- Traditional Chinese: 華山派
- Simplified Chinese: 华山派

Standard Mandarin
- Hanyu Pinyin: Huàshān Pài

Yue: Cantonese
- Jyutping: Waa^{4}-saan^{1} Paai^{3}

= Mount Hua Sect =

Fictional martial arts sect

}

The Mount Hua Sect or Mount Hua School, also known as the Huashan Sect or Huashan School, is a fictional martial arts sect mentioned in several works of wuxia fiction. It is commonly named as one of the leading "orthodox" sects in the wulin (martial artists' community). It is named after Mount Hua, where it is based. The sect appears in three of Jin Yong's novels.

There is a real-life Mount Hua Sect which has hardly any association with martial arts. (Note: Only the Taoist sage Chen Tuan, who founded the Liuhebafa, is known to have attended the Huashan Taoist Monastery on Mount Hua. Otherwise, Mount Hua is not considered a development ground for Chinese martial arts.) It was founded during the Song dynasty by Hao Datong of the Quanzhen School of Taoism; Hao Datong also appears as a minor character in Jin Yong's Condor Trilogy. In Jin Yong's novels, these two sects are unrelated.

== History ==
In The Heaven Sword and Dragon Saber, set in the 14th century during the Yuan dynasty, the Mount Hua Sect is one of the six leading "orthodox" martial arts sects in the wulin. Its leader is Xianyu Tong.

In The Smiling, Proud Wanderer, Yue Buqun is the sect's 13th-generation leader. The Mount Hua Sect is also a member of the Five Mountain Sword Sects Alliance, an alliance formed by five "orthodox" martial arts sects specialising in swordsmanship and each based on one of the Five Great Mountains. The novel's protagonist, Linghu Chong, is Yue Buqun's first apprentice. In the novel, the Mount Hua Sect is second to only the Shaolin Sect, Wudang Sect, and Sun Moon Holy Cult.

In Sword Stained with Royal Blood, set in the 17th century towards the end of the Ming dynasty, the protagonist, Yuan Chengzhi, is a member of the Mount Hua Sect. He was trained by Mu Renqing, the sect's leader and the most powerful swordsman in the wulin at the time. The Mount Hua Sect is also one of the top four martial arts sects specialising in swordsmanship, alongside Emei, Kunlun and Diancang.
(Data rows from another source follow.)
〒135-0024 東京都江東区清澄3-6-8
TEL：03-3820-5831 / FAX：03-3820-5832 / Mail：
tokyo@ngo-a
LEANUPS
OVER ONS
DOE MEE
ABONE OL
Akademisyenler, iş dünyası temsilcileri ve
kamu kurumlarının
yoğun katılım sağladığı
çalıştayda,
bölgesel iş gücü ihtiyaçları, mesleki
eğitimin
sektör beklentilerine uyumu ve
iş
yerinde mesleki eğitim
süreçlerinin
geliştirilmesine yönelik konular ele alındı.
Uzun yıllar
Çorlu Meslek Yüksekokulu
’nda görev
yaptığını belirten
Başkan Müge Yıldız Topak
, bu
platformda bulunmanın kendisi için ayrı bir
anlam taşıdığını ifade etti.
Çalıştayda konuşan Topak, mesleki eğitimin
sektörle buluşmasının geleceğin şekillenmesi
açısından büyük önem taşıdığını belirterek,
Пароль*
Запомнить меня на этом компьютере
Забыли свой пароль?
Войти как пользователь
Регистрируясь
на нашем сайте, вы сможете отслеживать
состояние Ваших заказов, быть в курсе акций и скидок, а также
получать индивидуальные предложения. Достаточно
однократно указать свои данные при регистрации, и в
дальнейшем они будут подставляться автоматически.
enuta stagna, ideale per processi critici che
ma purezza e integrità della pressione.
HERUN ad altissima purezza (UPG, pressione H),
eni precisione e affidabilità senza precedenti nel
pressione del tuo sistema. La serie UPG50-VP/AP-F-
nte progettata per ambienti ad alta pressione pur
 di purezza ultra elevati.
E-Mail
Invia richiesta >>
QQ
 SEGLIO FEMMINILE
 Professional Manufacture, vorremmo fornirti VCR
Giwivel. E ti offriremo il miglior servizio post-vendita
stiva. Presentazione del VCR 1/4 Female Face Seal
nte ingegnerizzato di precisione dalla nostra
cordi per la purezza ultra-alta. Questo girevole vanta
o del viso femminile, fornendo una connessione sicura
== Skills and martial arts ==
In The Smiling, Proud Wanderer, the Mount Hua Sect's martial arts are mainly about swordsmanship and neigong cultivation. The sect is split into the Sword and Qi factions, which focus on swordsmanship and neigong respectively. The division is caused by an internal conflict arising from a dispute over the Sunflower Manual by the factions' leaders. The Qi faction defeated and forced the Sword faction into exile. Since then, the Qi faction, headed by Yue Buqun, has been focusing more on neigong cultivation skills and other forms of martial arts, and reducing focus on swordsmanship, for which the Mount Hua Sect is better known in the wulin. The protagonist, Linghu Chong, becomes famous after he learns the Nine Swords of Dugu from Feng Qingyang, an elderly swordsman from the Sword faction.

In Sword Stained with Royal Blood, the sect's leader Mu Renqing is highly revered in the wulin for his prowess in martial arts, including swordsmanship. The protagonist Yuan Chengzhi was trained by Mu Renqing in swordsmanship and becomes a famous swordsman in his own right, while Mu Renqing's two other apprentices, Huang Zhen and Gui Xinshu, are known for specialising in unarmed forms of combat.